(Object localization data)
== Segment start ==
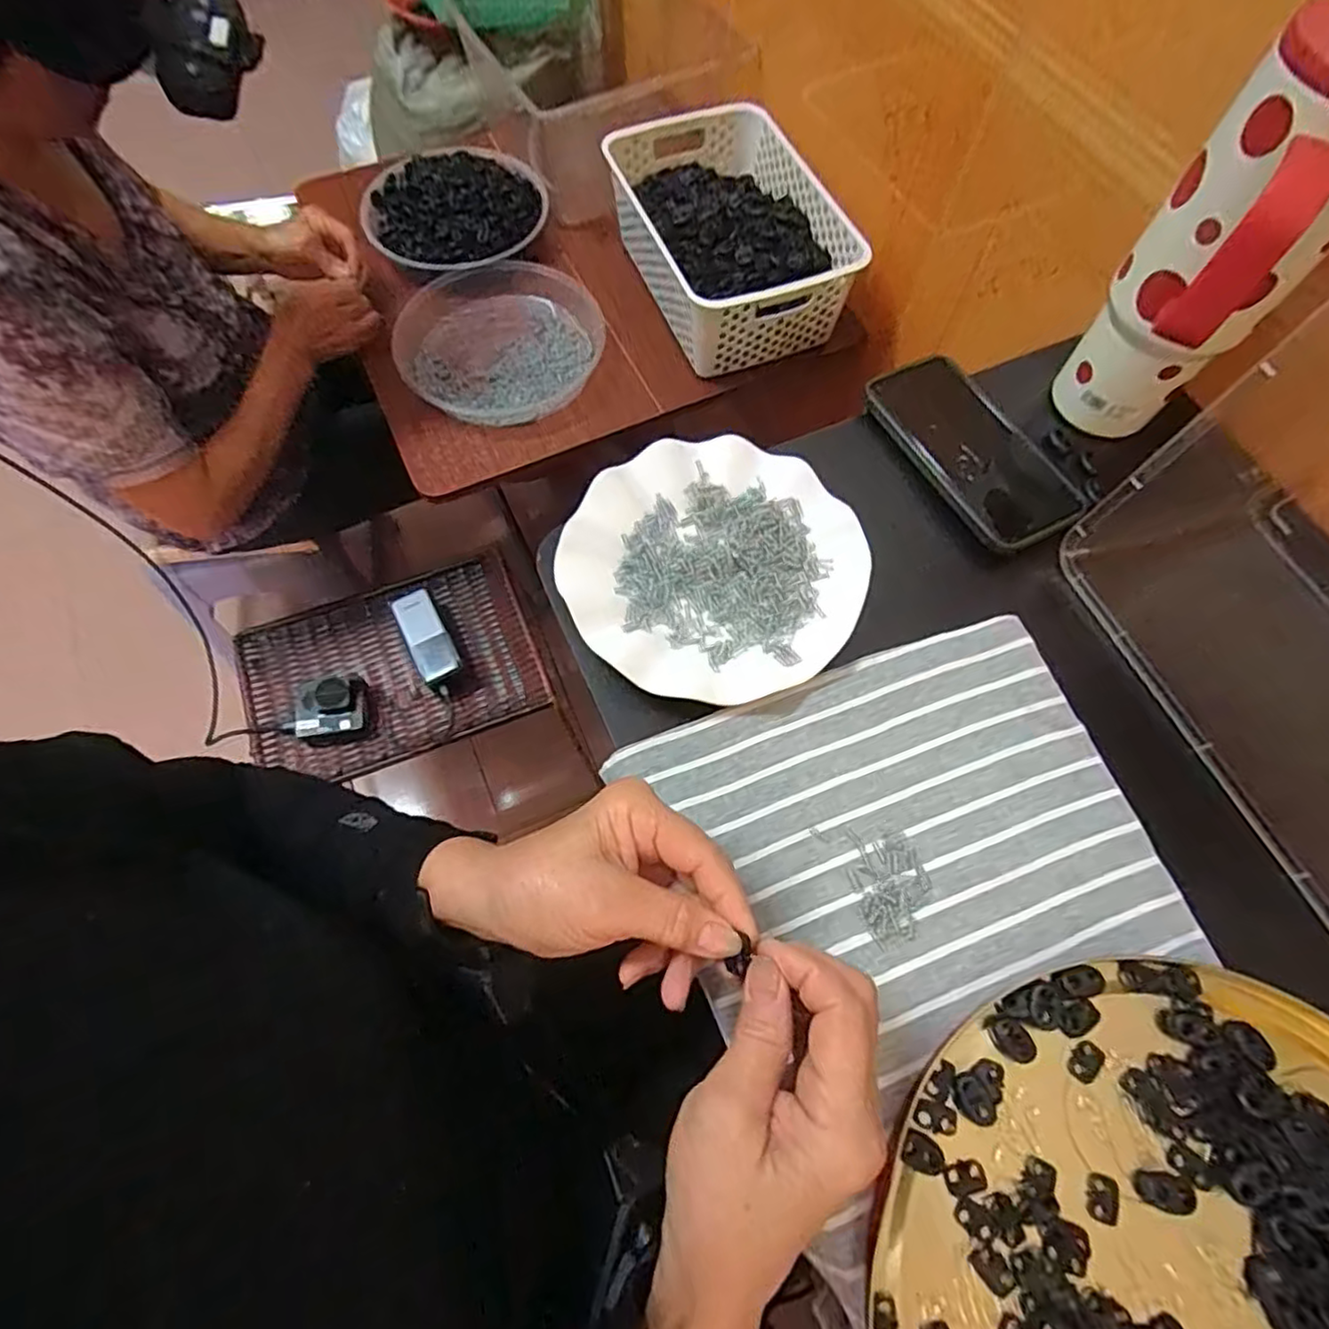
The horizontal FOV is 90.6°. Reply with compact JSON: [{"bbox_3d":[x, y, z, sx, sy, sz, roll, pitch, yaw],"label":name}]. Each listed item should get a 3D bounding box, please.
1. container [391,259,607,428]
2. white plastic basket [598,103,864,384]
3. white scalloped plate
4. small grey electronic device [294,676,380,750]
[{"bbox_3d":[-0.190,-0.379,0.772,0.233,0.037,0.227,0,68,1],"label":"container"},{"bbox_3d":[0.077,-0.500,0.770,0.210,0.096,0.298,-19,69,-6],"label":"white plastic basket"},{"bbox_3d":[0.031,-0.061,0.411,0.176,0.022,0.176,0,68,1],"label":"white scalloped plate"},{"bbox_3d":[-0.406,0.062,0.813,0.082,0.054,0.080,-14,68,-4],"label":"small grey electronic device"}]

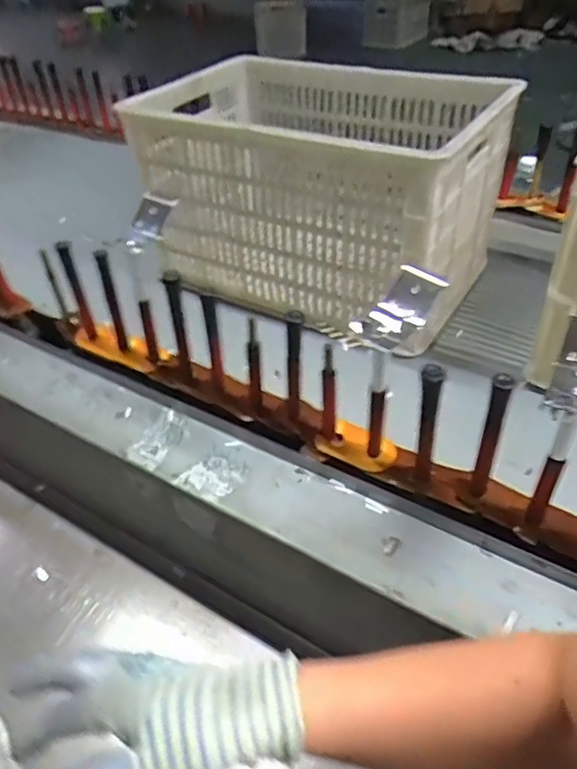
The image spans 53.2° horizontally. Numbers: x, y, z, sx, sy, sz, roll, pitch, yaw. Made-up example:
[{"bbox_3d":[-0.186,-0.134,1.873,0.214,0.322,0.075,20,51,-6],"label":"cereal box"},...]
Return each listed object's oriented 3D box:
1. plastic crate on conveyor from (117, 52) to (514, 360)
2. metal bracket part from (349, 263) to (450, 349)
[{"bbox_3d":[0.037,-0.262,0.793,0.427,0.258,0.259,21,47,24],"label":"plastic crate on conveyor"},{"bbox_3d":[0.092,-0.066,0.489,0.076,0.040,0.045,-34,51,-31],"label":"metal bracket part"}]

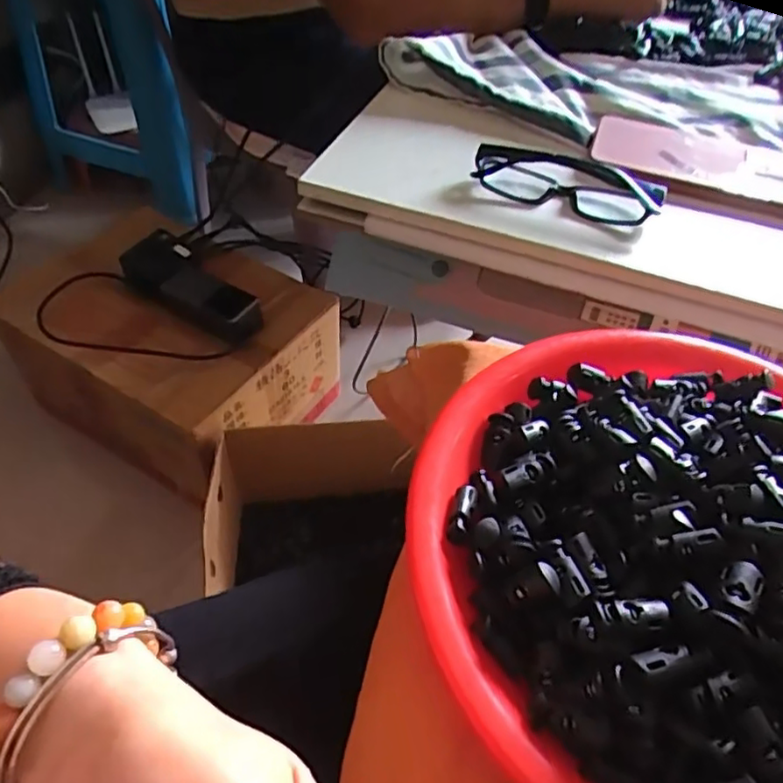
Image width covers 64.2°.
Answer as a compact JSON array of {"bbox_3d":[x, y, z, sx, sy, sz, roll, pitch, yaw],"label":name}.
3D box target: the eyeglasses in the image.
[{"bbox_3d":[0.126,-0.150,0.454,0.135,0.030,0.038,14,51,7],"label":"eyeglasses"}]

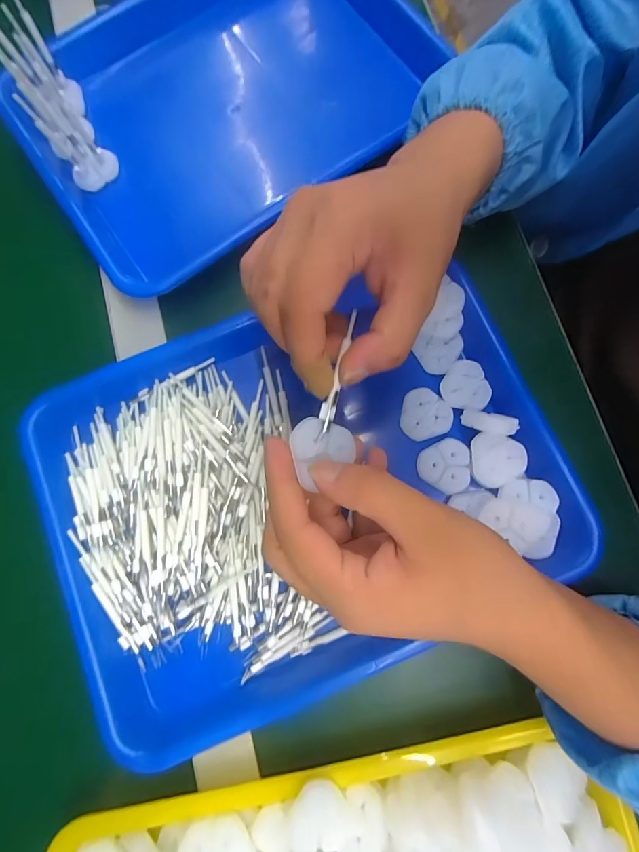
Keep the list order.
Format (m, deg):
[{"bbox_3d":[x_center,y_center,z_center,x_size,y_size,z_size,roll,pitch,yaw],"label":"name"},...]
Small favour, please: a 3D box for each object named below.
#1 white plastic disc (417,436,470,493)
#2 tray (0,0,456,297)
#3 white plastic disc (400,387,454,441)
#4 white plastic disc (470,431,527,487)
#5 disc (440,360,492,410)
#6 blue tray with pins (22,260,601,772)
[{"bbox_3d":[0.087,0.027,0.279,0.034,0.006,0.036,0,79,1],"label":"white plastic disc"},{"bbox_3d":[-0.074,-0.285,0.341,0.342,0.040,0.238,-39,81,-6],"label":"tray"},{"bbox_3d":[0.075,-0.007,0.286,0.034,0.004,0.036,0,79,1],"label":"white plastic disc"},{"bbox_3d":[0.122,0.022,0.271,0.034,0.004,0.036,-4,74,15],"label":"white plastic disc"},{"bbox_3d":[0.107,-0.028,0.288,0.034,0.007,0.036,0,79,1],"label":"disc"},{"bbox_3d":[-0.009,0.037,0.270,0.333,0.039,0.242,-20,77,-6],"label":"blue tray with pins"}]

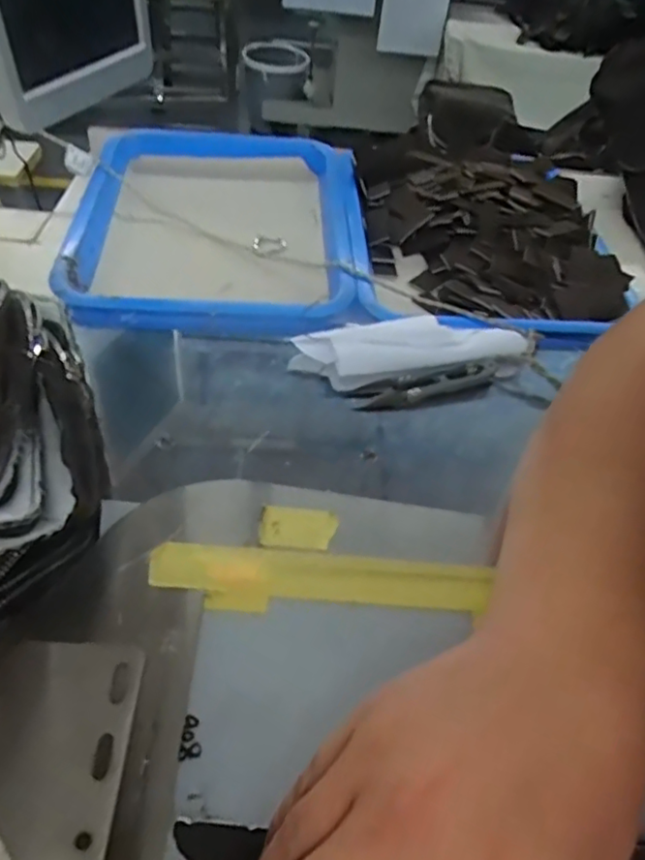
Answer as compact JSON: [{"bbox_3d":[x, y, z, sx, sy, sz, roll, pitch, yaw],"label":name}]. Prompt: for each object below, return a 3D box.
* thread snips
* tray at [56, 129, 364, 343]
[{"bbox_3d":[0.071,-0.029,0.414,0.100,0.013,0.023,-9,50,-15],"label":"thread snips"},{"bbox_3d":[-0.084,-0.184,0.541,0.228,0.040,0.283,1,47,-4],"label":"tray"}]

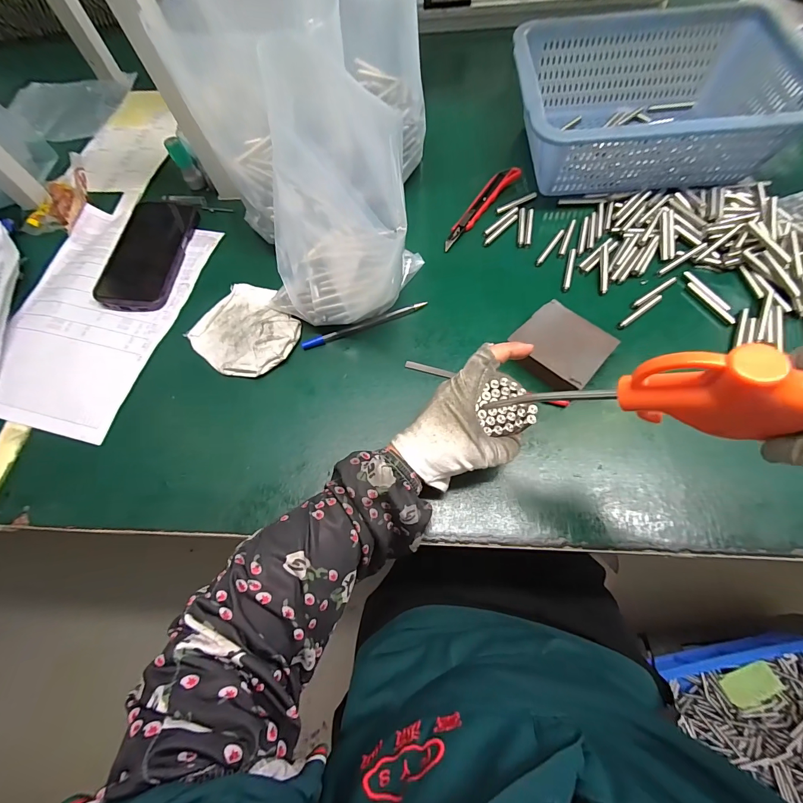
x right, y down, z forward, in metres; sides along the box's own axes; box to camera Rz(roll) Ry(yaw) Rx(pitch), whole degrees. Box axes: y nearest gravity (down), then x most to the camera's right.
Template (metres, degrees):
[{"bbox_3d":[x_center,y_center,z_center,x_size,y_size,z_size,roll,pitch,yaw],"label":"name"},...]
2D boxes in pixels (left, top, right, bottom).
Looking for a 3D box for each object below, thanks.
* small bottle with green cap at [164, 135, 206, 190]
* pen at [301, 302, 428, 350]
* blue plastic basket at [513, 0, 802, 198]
[{"bbox_3d":[-0.289,-0.319,0.486,0.023,0.056,0.017,-43,70,-14],"label":"small bottle with green cap"},{"bbox_3d":[-0.040,-0.084,0.392,0.139,0.010,0.009,-19,66,-4],"label":"pen"},{"bbox_3d":[0.291,-0.363,0.441,0.309,0.088,0.244,5,67,6],"label":"blue plastic basket"}]

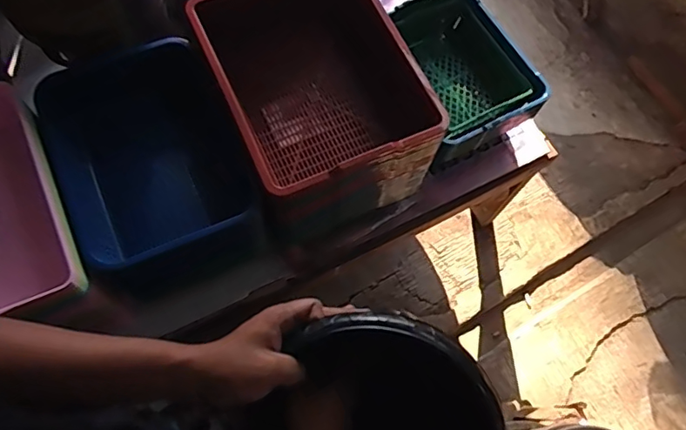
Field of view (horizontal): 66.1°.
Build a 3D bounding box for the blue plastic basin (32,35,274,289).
[{"bbox_3d":[-0.299,-0.089,0.837,0.257,0.097,0.346,-25,71,-14],"label":"blue plastic basin"}]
== Segment end ==
Copy out every line of the data that includes the word "please".

The horizontal FOV is 90.6°. Reply with compact JSON: [{"bbox_3d":[x, y, z, sx, sy, sz, roll, pitch, yaw],"label":name}]. Each listed item should get a 3D bounding box, please.
Small favour, please: a 3D box for each object named below.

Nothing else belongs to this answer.